[Collected data entries]
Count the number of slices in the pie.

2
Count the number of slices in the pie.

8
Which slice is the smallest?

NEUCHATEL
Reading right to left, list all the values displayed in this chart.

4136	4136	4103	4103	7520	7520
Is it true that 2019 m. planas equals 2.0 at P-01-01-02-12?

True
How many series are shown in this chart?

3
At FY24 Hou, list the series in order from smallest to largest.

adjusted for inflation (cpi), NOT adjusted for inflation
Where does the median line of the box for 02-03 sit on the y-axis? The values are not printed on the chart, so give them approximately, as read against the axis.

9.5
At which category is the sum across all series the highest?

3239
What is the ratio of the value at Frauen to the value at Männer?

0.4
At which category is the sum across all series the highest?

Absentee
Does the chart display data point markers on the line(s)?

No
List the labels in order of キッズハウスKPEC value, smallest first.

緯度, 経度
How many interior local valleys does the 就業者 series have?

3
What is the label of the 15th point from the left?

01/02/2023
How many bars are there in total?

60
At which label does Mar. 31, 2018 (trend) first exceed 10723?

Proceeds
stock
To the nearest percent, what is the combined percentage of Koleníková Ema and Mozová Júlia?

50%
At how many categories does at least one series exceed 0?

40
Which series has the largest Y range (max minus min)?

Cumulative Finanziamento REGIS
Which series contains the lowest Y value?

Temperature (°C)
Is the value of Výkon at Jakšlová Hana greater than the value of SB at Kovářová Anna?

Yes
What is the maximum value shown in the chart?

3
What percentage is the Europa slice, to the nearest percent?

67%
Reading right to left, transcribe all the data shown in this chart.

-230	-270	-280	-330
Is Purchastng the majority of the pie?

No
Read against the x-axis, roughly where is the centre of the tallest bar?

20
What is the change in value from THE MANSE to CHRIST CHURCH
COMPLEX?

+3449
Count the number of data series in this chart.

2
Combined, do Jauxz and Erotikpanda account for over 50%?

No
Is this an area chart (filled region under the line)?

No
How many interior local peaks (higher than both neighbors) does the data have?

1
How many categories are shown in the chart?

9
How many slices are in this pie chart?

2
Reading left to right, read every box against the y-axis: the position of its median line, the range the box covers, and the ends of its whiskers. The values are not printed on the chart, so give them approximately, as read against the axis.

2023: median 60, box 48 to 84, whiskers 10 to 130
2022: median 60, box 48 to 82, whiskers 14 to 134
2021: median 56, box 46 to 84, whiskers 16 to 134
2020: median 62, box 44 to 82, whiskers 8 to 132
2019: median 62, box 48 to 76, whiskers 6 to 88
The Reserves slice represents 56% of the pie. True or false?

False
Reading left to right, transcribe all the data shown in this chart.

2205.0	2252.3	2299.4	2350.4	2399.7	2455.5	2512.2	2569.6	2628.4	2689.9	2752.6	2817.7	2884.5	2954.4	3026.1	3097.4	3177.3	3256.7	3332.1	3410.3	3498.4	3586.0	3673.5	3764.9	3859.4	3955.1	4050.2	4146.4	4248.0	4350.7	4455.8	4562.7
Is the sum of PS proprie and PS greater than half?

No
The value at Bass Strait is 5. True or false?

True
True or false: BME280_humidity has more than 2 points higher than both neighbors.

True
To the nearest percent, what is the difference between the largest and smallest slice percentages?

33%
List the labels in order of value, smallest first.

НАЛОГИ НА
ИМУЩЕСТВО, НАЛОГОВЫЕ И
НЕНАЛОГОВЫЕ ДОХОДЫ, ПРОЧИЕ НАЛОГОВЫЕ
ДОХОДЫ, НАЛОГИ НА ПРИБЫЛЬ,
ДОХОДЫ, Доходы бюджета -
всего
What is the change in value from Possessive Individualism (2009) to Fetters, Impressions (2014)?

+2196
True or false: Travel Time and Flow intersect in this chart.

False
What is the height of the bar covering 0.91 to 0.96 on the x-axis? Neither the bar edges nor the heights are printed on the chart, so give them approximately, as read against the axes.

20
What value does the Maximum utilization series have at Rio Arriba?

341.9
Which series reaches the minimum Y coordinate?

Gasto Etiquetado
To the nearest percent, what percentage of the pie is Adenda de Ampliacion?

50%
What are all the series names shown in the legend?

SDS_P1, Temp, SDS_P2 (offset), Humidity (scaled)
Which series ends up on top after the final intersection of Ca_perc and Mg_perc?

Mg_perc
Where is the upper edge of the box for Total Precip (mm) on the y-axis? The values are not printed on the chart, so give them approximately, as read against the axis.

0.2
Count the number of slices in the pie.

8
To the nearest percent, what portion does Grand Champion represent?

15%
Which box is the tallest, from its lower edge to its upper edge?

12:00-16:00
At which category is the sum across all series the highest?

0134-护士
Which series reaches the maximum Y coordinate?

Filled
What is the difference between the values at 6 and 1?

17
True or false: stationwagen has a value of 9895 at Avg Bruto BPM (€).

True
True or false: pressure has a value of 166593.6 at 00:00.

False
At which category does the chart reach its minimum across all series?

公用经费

Instructions to follow | Identify each line in the records above that contains the word "difference", and copy every such line.

Your response |
To the nearest percent, what is the difference between the largest and smallest slice percentages?
What is the difference between the values at 6 and 1?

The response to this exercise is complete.